WORK TO COMPLETE
Locate the line that contains "right knee: (679, 1298, -35)". Print it and every subsequent line through the final line of the records, exactly and only those.

[MATERIAL FOR THIS EXERCISE Boundary: Start]

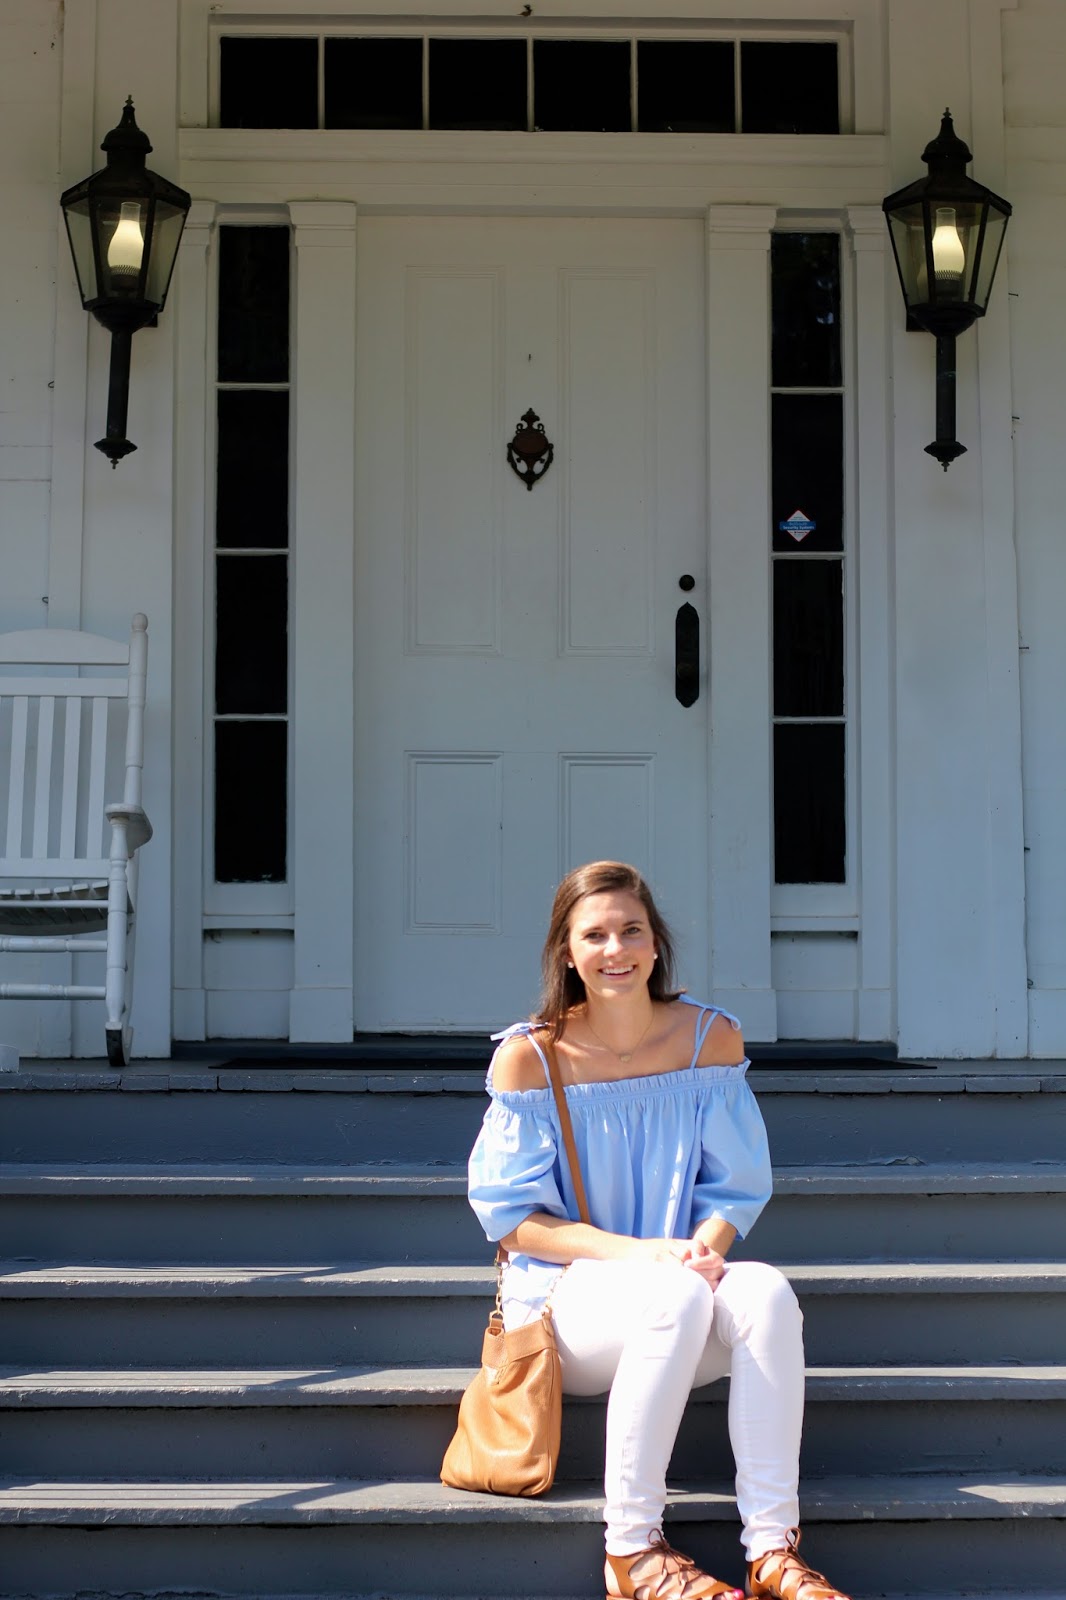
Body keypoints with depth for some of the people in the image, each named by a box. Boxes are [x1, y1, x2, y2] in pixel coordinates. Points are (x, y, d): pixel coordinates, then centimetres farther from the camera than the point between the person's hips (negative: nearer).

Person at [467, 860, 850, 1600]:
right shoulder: (529, 1057, -7)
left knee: (767, 1293, -30)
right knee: (679, 1298, -35)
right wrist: (640, 1253, -20)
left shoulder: (711, 1038, 1)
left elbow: (736, 1188, 6)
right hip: (565, 1296, -3)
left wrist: (706, 1247, -18)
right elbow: (514, 1220, -6)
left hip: (682, 1282, 3)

[MATERIAL FOR THIS EXERCISE Boundary: End]

YOUR RESPONSE
right knee: (679, 1298, -35)
right wrist: (640, 1253, -20)
left shoulder: (711, 1038, 1)
left elbow: (736, 1188, 6)
right hip: (565, 1296, -3)
left wrist: (706, 1247, -18)
right elbow: (514, 1220, -6)
left hip: (682, 1282, 3)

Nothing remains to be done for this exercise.